How to Reduce TDS on Salary
Rohit can lower his TDS by using tax-saving options:
- Submit Investment Proofs: By showing ₹1.5 lakh in PPF, insurance, or ELSS (under Section 80C), his taxable income is reduced.
- Claim HRA Exemption: If he pays rent, he can deduct part of his HRA from his taxable salary.
- Use Health Insurance Deduction: Premiums paid (Section 80D) further reduce his taxable income.
- Opt for a Tax-Friendly Regime: If his deductions are low, the new tax regime may help.
Example: Rohit’s ₹6,00,000 salary becomes ₹4,50,000 after deductions, lowering his TDS. His employer adjusts the monthly TDS based on updated declarations.
Conclusion
Even though it serves a tax collection function, understanding TDS can keep you from losing money. For instance, Rohit currently takes home ₹50,000 per month. When he submitted documents showing his ₹1.5 lakh PPF investment and HRA, he could only be taxed on the remaining ₹4.5 lakh. As a result, he now pays only ₹5,000 in yearly tax and just ₹417 in TDS every month.
If you don’t follow these instructions, you will end up paying higher taxes. It is important to check Form 26AS so your TDS is correct, and filing ITR allows you to get a refund if too much tax was taken out. Taking care of your tax filings properly and picking the right type of tax can make your salary after tax much bigger.

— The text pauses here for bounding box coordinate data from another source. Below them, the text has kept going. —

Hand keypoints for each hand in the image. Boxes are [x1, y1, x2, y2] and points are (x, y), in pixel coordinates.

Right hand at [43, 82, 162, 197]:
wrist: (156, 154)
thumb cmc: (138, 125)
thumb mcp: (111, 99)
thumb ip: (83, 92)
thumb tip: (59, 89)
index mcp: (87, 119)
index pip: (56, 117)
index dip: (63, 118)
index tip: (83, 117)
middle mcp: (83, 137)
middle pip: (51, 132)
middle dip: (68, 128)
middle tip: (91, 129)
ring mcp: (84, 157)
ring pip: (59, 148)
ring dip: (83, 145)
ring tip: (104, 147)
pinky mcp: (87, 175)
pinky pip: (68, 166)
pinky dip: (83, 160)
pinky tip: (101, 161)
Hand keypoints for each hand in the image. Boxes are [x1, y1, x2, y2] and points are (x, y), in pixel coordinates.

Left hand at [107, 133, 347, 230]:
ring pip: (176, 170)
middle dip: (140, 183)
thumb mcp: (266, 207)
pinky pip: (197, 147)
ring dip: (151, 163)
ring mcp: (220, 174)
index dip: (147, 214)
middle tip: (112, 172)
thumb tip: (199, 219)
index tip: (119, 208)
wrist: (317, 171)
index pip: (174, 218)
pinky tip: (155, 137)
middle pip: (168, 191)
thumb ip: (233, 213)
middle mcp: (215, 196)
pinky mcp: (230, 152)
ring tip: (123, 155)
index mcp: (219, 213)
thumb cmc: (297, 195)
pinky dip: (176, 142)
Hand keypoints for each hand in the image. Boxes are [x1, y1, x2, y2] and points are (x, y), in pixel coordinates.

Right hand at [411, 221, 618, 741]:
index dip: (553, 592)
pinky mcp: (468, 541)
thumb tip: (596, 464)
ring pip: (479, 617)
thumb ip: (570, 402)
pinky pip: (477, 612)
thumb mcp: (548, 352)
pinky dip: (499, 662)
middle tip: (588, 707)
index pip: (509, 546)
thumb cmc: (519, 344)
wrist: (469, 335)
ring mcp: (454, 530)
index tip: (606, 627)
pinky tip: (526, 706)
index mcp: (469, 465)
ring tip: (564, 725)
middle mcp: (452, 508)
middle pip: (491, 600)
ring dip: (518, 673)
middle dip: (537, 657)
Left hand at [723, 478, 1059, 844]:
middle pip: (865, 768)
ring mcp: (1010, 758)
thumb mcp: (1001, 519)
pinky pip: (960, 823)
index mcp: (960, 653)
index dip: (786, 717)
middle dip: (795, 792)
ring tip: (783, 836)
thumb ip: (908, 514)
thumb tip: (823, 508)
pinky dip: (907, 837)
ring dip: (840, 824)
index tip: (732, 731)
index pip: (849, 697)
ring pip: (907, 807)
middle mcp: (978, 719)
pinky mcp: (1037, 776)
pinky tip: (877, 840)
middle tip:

Keep updated to prevent being charged more tax than you have to.
FAQs
1. What is TDS?
TDS (Tax Deducted at Source) is a tax cut from your income (salary, interest, rent, etc.) before you receive it. The payer (employer, bank, etc.) deducts it and sends it to the government.
2. Who deducts TDS?
Your employer deducts TDS from your salary, banks deduct it from interest, and companies deduct it when paying freelancers or rent.
3. How is TDS calculated on salary?
Your employer calculates yearly tax based on your salary minus deductions (like investments and HRA). The yearly tax is divided by 12 for monthly TDS.
4. Can I reduce TDS?
Yes! Submit investment proofs (PPF, insurance, etc.) to your employer to lower taxable income and reduce TDS.
5. What if no TDS is deducted?
If your income is taxable but no TDS was cut, you must pay tax yourself while filing ITR.
6. How to check my TDS?
Log in to the Income Tax e-filing website and check Form 26AS. It shows all the TDS deducted for you.
7. What if excess TDS is deducted?
File your Income Tax Return (ITR). If you paid extra tax, the government will refund it to your bank account.
8. Is TDS refundable?
Yes! If the total TDS deducted is more than your actual tax, the extra amount is refunded after filing the ITR.
9. Do I need a PAN for TDS?
Yes. Without PAN, TDS is deducted at 20% (higher than normal rates). Always share PAN with employers/banks.
10. What happens if I don’t file ITR after TDS?
Even if TDS is cut, you must file ITR if your income is taxable. Not filing can lead to penalties or notices from the tax department.